Notre pays est l’un des moins performants du monde et ses résultats sont en déphasage avec le potentiel que tout le monde lui reconnaît, a déclaré le président du groupement.
Selon lui, les estimations du gouvernement et des organismes parallèles de sondage qui tablent sur une croissance de 2,6% en 2010 en raison de l’effondrement de la production pétrolière, sont le signe de la persistance des difficultés structurelles. Dans l'analyse qu'il a présentée sur les secteurs d’activités, il apparaît que la croissance est estimée à 3,8% dans le primaire, à 3,9% dans le tertiaire et à 0,5% dans le secondaire, qui subit les conséquences de la baisse soutenue de la production pétrolière, avec une chute de l’extraction d'hydrocarbures de plus de 13%. En ce qui concerne l’environnement global des affaires, le président du GICAM a fait savoir que malgré la prise des quelques mesures d’encouragement, les durées des opérations d’importation et d’exportation sont toujours très longues.

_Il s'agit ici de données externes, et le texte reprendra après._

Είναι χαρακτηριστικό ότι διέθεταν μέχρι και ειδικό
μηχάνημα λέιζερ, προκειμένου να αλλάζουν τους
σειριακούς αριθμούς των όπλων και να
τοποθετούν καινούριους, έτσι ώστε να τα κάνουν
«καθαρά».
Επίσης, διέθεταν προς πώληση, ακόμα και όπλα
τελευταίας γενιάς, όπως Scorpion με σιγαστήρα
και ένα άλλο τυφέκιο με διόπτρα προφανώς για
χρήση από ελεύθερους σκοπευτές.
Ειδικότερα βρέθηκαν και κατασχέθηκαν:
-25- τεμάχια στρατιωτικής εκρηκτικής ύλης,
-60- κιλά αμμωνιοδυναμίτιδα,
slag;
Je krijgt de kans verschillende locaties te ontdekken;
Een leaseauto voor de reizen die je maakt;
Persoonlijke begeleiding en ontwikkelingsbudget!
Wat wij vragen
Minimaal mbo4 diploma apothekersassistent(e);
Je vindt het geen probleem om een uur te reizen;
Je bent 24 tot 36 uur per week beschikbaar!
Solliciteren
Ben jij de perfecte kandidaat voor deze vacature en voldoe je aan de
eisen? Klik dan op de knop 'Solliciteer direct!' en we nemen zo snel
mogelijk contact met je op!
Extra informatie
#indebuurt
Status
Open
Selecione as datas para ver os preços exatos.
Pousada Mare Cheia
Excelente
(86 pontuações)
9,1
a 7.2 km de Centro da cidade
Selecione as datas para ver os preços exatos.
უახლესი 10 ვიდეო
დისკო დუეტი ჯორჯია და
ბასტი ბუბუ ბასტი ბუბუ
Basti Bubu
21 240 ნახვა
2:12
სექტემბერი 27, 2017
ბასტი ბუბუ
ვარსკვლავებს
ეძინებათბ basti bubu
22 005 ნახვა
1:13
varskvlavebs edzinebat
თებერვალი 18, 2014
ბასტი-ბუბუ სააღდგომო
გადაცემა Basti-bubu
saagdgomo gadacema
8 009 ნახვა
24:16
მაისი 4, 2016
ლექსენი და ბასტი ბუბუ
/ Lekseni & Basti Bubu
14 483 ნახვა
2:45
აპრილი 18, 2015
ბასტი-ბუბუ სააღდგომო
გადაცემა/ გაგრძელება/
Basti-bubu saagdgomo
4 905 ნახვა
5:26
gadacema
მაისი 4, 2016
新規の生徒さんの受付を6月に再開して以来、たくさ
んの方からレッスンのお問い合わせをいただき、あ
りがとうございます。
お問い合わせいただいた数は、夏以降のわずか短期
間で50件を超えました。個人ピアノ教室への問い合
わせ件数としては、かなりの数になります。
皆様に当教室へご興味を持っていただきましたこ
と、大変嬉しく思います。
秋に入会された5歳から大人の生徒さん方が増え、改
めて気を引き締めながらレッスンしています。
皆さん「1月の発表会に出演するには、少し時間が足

De même, les procédures et délais de paiement des impôts sont eux aussi longs, les entreprises camerounaises consacrant en moyenne 27 jours par an au règlement des impôts, contre 7 jours environ en Ile Maurice. Aussi critiqué, le manque de politique agricole claire du gouvernement. Pour Olivier Behle, le Cameroun ne peut espérer dans ces conditions, être un pays émergent que s’il améliore de façon concrète, la qualité de la dépense publique et diminue sérieusement le niveau des importations des produits alimentaires agricoles, pour passer de 500 milliards FCFA aujourd’hui à 100 milliards FCFA en deux ans. Le gain réalisé par cette mesure forte, pourrait être investi dans le financement de l’agriculture, dans la multiplication des infrastructures de production et contribuer à augmenter l’accès au crédit a-t-il fait savoir.